## [Document segment]
----------

Subject: redneck musings
Date: Jul 2 22:05:29 1999
From: jbroadus - jbroadus at seanet.com


Clarice and I get to work together in the woods, doing property surveys. I
run the "instrument" (total station) she runs the "rod" (prism pole). We do
it all across the state, usually in the mountains and foothills, usually
alone, and have managed to keep it up to the point that we are about to
toast our 25th anniversary to it all.

One of our best clients owns a 2500 acre tree farm in the very wet, rainy,
convergence zone area near Jim Creek on the western foothills of the
Cascades just east of Arlington. Interesting area-- Church of Amageddon,
Indian Ridge state reformatory, the big Jim Creek military communications
array, and its pretty wild. Started working out there in 1990. First
question: anybody know how long a Northwestern toad lives? In 1991 Clarice
stumbled upon a seething mass of less than one inch toads (Bufo boreas)
gathered in the clumped up dirt left by a grader that had passed along a
logging road. She gathered up a large handful and we took them home in our
lunch bag. We still have one; he-- or she-- is named Darth and lives in our
greenhouse eating pillbugs and slurping up the leftovers our two eclectus
parrots throw out on the floor. Darth is a serious big toad now, and goes
in to hiding for long enough periods that I forget about him (her) until one
day he (she) steps out and surprises me. Eight years or more-- is that a
bunch for one of these?

----------

## [Rows]
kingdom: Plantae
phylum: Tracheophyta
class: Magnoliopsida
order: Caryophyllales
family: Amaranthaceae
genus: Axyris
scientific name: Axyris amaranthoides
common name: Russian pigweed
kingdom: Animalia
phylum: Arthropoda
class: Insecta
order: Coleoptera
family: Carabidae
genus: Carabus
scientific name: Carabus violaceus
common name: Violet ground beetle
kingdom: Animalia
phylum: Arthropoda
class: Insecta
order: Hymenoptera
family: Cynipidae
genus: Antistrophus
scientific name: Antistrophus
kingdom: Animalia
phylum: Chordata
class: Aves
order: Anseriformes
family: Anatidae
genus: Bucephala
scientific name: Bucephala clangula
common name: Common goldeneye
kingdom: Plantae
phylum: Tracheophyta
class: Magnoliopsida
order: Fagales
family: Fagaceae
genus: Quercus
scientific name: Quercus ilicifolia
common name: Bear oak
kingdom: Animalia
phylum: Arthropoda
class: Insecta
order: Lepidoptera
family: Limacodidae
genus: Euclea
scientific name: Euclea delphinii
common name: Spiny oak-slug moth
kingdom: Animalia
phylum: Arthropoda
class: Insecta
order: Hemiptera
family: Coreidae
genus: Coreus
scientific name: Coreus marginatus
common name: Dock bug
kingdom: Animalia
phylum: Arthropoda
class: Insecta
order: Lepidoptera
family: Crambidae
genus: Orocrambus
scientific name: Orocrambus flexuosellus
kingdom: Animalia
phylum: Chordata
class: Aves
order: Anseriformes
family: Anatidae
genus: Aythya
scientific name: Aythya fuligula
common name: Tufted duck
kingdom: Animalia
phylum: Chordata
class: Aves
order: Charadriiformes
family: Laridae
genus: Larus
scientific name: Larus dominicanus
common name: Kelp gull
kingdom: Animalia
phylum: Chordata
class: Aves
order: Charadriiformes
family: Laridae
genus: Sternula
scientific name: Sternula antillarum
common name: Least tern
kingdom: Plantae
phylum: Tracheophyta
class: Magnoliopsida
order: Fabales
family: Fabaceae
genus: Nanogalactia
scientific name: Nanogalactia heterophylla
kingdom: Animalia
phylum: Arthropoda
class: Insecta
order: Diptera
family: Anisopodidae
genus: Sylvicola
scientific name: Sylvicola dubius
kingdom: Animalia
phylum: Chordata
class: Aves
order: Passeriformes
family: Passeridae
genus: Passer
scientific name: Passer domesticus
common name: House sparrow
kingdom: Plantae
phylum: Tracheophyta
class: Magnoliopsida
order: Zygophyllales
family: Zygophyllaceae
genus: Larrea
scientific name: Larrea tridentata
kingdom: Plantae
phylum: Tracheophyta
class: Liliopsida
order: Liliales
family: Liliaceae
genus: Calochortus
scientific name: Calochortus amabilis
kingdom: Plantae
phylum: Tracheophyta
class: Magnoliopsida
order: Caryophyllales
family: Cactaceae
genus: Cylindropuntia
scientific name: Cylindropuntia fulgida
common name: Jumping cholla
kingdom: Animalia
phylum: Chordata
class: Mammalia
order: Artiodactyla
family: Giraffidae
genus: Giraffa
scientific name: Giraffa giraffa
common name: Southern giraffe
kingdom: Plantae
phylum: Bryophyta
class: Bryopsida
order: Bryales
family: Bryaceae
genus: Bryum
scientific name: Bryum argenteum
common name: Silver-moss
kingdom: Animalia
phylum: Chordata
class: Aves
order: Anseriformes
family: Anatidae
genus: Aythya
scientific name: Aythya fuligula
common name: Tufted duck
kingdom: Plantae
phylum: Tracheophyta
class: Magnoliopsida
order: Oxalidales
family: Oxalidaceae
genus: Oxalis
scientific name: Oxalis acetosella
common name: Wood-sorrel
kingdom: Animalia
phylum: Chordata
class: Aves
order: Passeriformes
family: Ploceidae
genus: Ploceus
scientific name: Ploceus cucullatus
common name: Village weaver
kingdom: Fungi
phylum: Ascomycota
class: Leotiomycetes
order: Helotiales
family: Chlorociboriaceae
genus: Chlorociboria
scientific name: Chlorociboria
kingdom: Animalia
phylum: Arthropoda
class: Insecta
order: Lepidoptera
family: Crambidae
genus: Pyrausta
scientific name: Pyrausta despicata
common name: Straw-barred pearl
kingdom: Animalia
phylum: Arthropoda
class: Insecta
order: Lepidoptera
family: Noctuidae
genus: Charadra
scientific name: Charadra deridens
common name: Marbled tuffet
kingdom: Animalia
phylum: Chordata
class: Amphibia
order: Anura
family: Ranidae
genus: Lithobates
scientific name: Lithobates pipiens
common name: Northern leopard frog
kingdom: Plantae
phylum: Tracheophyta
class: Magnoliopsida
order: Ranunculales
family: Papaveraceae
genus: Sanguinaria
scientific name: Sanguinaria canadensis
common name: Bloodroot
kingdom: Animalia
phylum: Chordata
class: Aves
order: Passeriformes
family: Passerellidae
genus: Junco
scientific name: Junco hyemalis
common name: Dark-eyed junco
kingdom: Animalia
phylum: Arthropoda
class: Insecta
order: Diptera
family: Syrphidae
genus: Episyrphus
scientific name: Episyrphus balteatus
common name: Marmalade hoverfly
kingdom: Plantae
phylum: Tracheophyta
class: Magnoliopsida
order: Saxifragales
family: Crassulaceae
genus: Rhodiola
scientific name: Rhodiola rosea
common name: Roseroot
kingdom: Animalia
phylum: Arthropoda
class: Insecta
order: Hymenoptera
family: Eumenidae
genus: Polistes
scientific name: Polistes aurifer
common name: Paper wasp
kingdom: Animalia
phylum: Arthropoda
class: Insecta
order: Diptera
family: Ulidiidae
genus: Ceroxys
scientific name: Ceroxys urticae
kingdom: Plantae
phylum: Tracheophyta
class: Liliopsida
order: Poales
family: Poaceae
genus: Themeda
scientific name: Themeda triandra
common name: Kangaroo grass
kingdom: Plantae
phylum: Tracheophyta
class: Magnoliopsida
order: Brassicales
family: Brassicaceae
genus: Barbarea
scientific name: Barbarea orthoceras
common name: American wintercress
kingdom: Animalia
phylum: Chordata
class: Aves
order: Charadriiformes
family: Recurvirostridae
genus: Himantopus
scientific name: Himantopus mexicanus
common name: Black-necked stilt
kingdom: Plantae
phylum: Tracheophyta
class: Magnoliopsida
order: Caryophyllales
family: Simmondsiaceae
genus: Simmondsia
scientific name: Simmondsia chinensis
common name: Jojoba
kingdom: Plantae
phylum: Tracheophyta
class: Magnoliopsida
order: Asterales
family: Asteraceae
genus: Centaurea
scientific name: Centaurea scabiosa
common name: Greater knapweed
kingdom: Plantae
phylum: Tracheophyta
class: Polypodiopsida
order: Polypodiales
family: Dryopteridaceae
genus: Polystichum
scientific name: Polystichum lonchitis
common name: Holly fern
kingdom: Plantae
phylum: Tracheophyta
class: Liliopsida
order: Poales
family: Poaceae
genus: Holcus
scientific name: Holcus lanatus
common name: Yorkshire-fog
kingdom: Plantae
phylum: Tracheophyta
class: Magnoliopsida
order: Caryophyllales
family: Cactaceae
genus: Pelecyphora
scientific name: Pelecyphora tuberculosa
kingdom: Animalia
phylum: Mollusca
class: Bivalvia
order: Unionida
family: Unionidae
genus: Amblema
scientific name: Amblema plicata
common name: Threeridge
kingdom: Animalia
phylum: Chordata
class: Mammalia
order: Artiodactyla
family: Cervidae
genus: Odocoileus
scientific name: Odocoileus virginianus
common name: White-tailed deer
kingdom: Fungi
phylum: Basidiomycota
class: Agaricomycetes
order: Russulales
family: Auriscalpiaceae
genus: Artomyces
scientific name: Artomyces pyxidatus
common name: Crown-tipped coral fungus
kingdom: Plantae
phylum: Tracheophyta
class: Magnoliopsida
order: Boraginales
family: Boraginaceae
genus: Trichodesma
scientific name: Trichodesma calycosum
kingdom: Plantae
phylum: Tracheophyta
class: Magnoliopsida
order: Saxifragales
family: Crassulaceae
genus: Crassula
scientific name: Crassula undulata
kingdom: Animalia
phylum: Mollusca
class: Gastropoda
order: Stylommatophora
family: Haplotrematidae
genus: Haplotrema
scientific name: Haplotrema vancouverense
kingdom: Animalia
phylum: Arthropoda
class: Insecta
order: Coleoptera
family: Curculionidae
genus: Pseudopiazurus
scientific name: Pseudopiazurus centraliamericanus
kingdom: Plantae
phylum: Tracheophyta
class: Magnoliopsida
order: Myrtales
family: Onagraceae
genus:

----------

## [To do]
- 1) In the post about the pet toad, how large is the tree farm owned by one of the best clients?
- 2) Translate this sentence from the toad post into Spanish: "She gathered up a large handful and we took them home in our lunch bag."
- 3) Carry on the post about the pet toad from its last sentence.
The lines above aren't needed here.

## [Responses to the exercise]
- 1) 2500 acres.

- 2) Ella recogió un buen puñado y nos los llevamos a casa en nuestra bolsa del almuerzo.

- 3)
Just last week we went back, to run out a line through the woods to help the
partnership do a dissolution thing and figure out how to split up. Kind of
sad, watching our friends break up. Those of you who have spent any time on
a timber tract in the moist parts of Western Wash. know how wild and thick a
foothills forest can get, especially this year. It was wet, wet, wet. Thick
and grey; salmonberries and elderberrries coating you as you work with moss
and wet earth. The little teensy green tree frogs were coming out of the
piles of bear dung.

Birds: we have dealt a lot with Swainson's thrushes, (remember the Cornell
lab forest bird thing of a year or so ago where they sent you the C.D's to
drive them bananas)-- but never like this. Last week there was one or two
every 30 feet. Once, while doing MAPS banding I heard a Swainson's going
"whit" in a bush near a net; I stood on the other side and whistled my own
imitation and bagged the bird in 10 seconds. Here, while waiting for
Clarice's voice to crackle from the radio, I felt like the little ghosts
were stalking me. Also lots of "fitz-bew" sounds from above.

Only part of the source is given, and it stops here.